Three library wines from incredible producers, plus an exclusive new bottle.
When a winemaker known for its signature bottle starts making a companion sipper that mines the same or similar terroir, using the same varietals and going for a similar flavor profile, we want a taste. Especially if it’s offered at a lower price point but still breathes the rare air of fine wine.
One such “little sister” is Vanitas from Memento Mori. The current, inaugural release is from 2017, though the 2018 is imminent. Owners Adam Craun and Hayes Drumwright told Robb Report that in making Vanitas, they wanted to offer a wine that was perhaps more of an everyday drinker and an easier entry point than their flagship Cabernet Sauvignon, which retails for around $225 and regularly sells out. But they didn’t sacrifice on quality. The blend of grapes comes from prized vineyards that winemaker Sam Kaplan sought out. And while it certainly has the structure to age for a decade, it’s made to drink now, rather than after substantial time in the cellar.
A defining characteristic of these little sisters is that they’re not meant to be mass-market wines. They’re still difficult to acquire; for Vanitas, only 55 cases were made. And they’re not available at the Memento Mori tasting room in Napa or from the winery’s website. The wine is currently available only through the second edition of Robb Report‘s Rare & Fine wine program, released in partnership with Wally’s Wine & Spirits.
Vanitas itself is a Cabernet Sauvignon comprised of grapes sourced from plots around Napa Valley. Scents of roasted meat, tobacco and black cherries greet you at the glass. On the palate, the wine tastes of both savory herbs and rich fruit, with an elegant balance between that richness and strong but smooth tannins.

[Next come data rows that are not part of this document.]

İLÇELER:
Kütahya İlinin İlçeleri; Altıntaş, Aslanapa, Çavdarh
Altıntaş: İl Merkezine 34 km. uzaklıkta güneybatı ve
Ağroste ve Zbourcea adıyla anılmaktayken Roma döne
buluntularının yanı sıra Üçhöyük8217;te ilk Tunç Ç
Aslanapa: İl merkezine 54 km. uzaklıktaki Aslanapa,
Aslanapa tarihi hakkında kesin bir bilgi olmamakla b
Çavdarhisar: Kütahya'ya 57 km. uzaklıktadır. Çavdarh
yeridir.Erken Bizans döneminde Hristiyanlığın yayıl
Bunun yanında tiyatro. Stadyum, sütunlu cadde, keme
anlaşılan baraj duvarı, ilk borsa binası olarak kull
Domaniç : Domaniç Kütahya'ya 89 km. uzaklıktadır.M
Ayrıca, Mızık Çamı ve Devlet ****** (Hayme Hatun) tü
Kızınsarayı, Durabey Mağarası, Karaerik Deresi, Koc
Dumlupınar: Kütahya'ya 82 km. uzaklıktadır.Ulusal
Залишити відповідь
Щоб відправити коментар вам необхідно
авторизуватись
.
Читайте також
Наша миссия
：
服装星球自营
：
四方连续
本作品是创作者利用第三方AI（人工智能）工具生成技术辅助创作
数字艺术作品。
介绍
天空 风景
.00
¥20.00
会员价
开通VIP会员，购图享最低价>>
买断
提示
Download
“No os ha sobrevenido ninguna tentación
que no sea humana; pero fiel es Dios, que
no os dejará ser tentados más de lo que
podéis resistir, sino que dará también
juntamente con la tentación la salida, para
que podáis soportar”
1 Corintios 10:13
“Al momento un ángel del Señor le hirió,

That bottle joins three others in the latest Rare & Fine offering, all of which are library wines that have some age on them. The selected release of older vintages has gained ground recently both domestically and internationally. Stateside, wines tend to launch younger, mostly because of the economics of annual releases and the amount of cellar space required to age many vintages at once. But with the recent years of devastating fires tainting or burning whole vineyards and recently harvested barrels, winemakers in Napa and Sonoma have added more library releases into the mix of annual offerings. In France and Italy, however, wine is often allowed to accumulate a few more ticks of the clock before making its debut. Still, some estates will hold back a stash, especially from a stellar year, only to release it in limited quantities later on through trusted outlets, so buyers can be assured the quality of the wine is ideal and provenance is intact.